There are several topics already about so-called Messianic Jews. Jews for Jesus is a blatantly Christian group out to convert Jews, but there are other groups trying to form some sort of synthesis between traditional Judaism and Christianity (acceptance of Jesus as Messiah in some form).
That’s a whole different topic… and we’ve already got bunches of digressions here.
I’d like to respond to Izzy’s comments about Maimonedes… I’m sorry if I gave the impression that I thought Maimonedes was only responding to Christianity in trying to define the principles of faith of Judaism. That would be blatantly untrue. I admire Maimonedes greatly – “from Moses [Biblical] to Moses [Maimonedes], there was never one like Moses.” However, he clearly was writing in his time and influenced by (and knowledgable of) 1100 years of Christianity or so.
If he had been writing in Temple times, for instance, he would have stressed One God as opposed to Many (pagan) gods.
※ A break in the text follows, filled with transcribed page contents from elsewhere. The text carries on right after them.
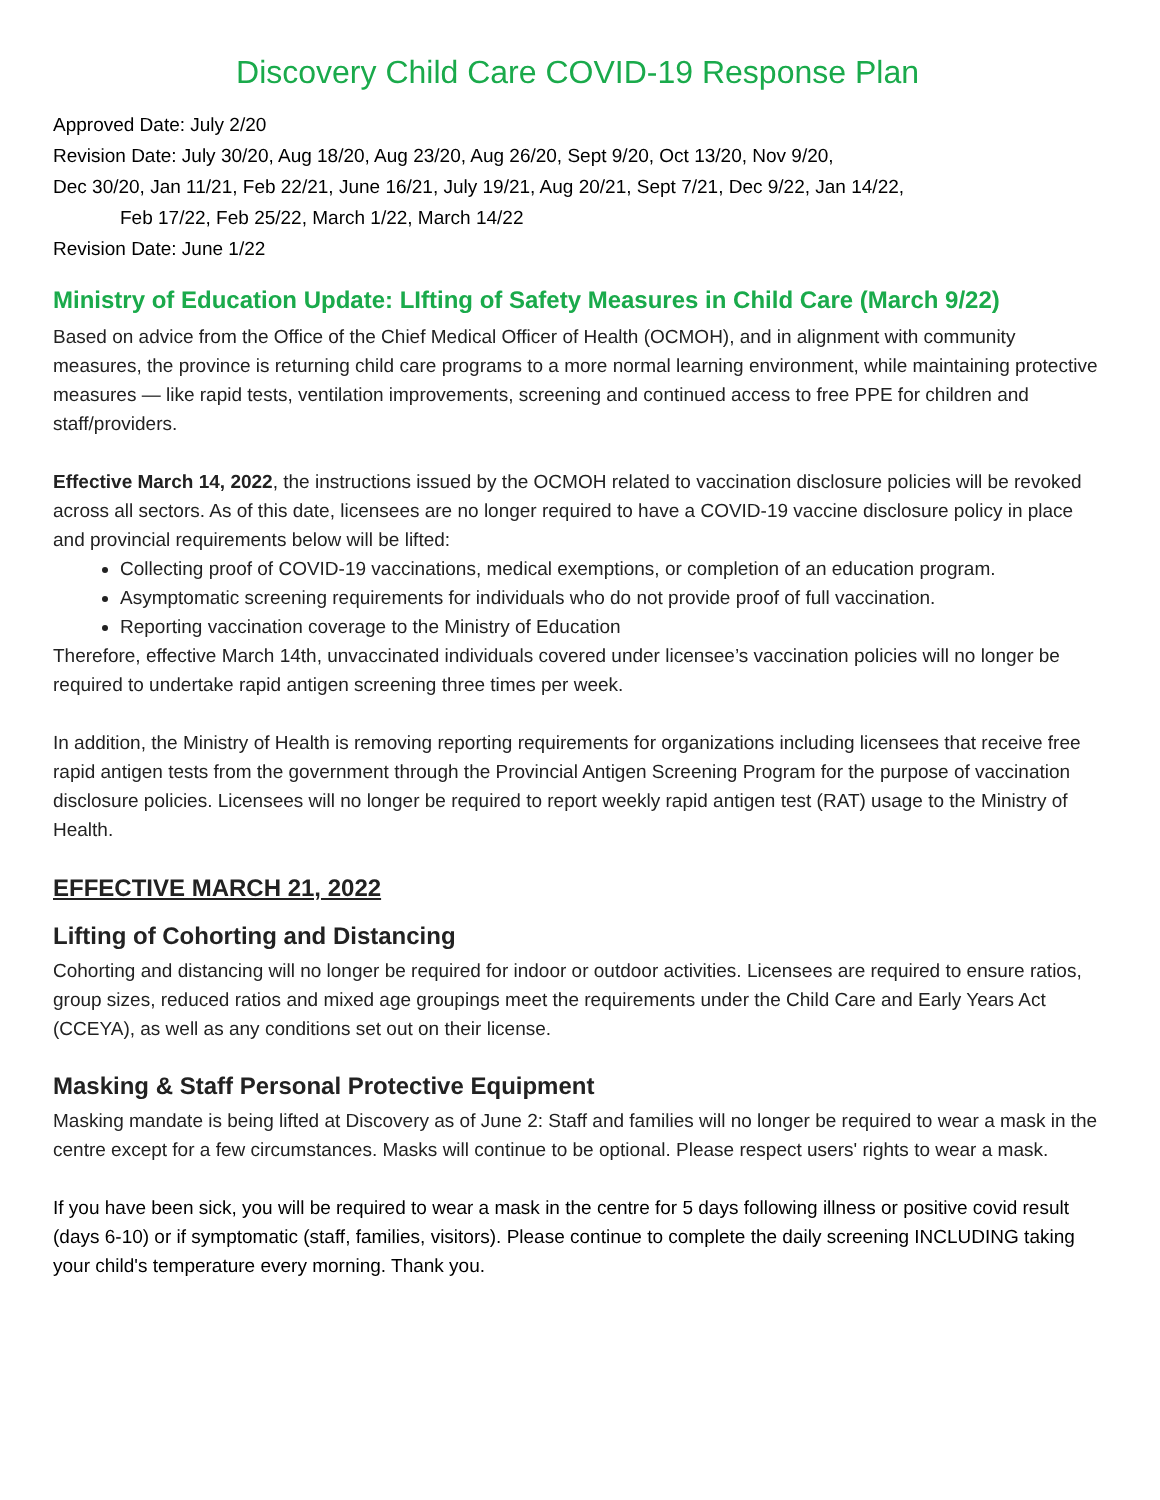Discovery Child Care COVID-19 Response Plan
Approved Date: July 2/20
Revision Date: July 30/20, Aug 18/20, Aug 23/20, Aug 26/20, Sept 9/20, Oct 13/20, Nov 9/20,
Dec 30/20, Jan 11/21, Feb 22/21, June 16/21, July 19/21, Aug 20/21, Sept 7/21, Dec 9/22, Jan 14/22,
Feb 17/22, Feb 25/22, March 1/22, March 14/22
Revision Date: June 1/22
Ministry of Education Update: LIfting of Safety Measures in Child Care (March 9/22)
Based on advice from the Office of the Chief Medical Officer of Health (OCMOH), and in alignment with community measures, the province is returning child care programs to a more normal learning environment, while maintaining protective measures — like rapid tests, ventilation improvements, screening and continued access to free PPE for children and staff/providers.
Effective March 14, 2022, the instructions issued by the OCMOH related to vaccination disclosure policies will be revoked across all sectors. As of this date, licensees are no longer required to have a COVID-19 vaccine disclosure policy in place and provincial requirements below will be lifted:
Collecting proof of COVID-19 vaccinations, medical exemptions, or completion of an education program.
Asymptomatic screening requirements for individuals who do not provide proof of full vaccination.
Reporting vaccination coverage to the Ministry of Education
Therefore, effective March 14th, unvaccinated individuals covered under licensee’s vaccination policies will no longer be required to undertake rapid antigen screening three times per week.
In addition, the Ministry of Health is removing reporting requirements for organizations including licensees that receive free rapid antigen tests from the government through the Provincial Antigen Screening Program for the purpose of vaccination disclosure policies. Licensees will no longer be required to report weekly rapid antigen test (RAT) usage to the Ministry of Health.
EFFECTIVE MARCH 21, 2022
Lifting of Cohorting and Distancing
Cohorting and distancing will no longer be required for indoor or outdoor activities. Licensees are required to ensure ratios, group sizes, reduced ratios and mixed age groupings meet the requirements under the Child Care and Early Years Act (CCEYA), as well as any conditions set out on their license.
Masking & Staff Personal Protective Equipment
Masking mandate is being lifted at Discovery as of June 2: Staff and families will no longer be required to wear a mask in the centre except for a few circumstances. Masks will continue to be optional. Please respect users' rights to wear a mask.
If you have been sick, you will be required to wear a mask in the centre for 5 days following illness or positive covid result (days 6-10) or if symptomatic (staff, families, visitors). Please continue to complete the daily screening INCLUDING taking your child's temperature every morning. Thank you.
Writing in the 1200s, he stressed One God with a Unique Unity as opposed to three-Gods-in-One. Similarly, if he’d been writing in Temple times, there would be no need to put the non-corporality of God as a principle of faith; but it was necessary when the Christian world holds God-becoming-man as a principle of faith.
He was not writing to define Judaism in a vaccuum, but against a background of Christianity and Islam. Are we agreed?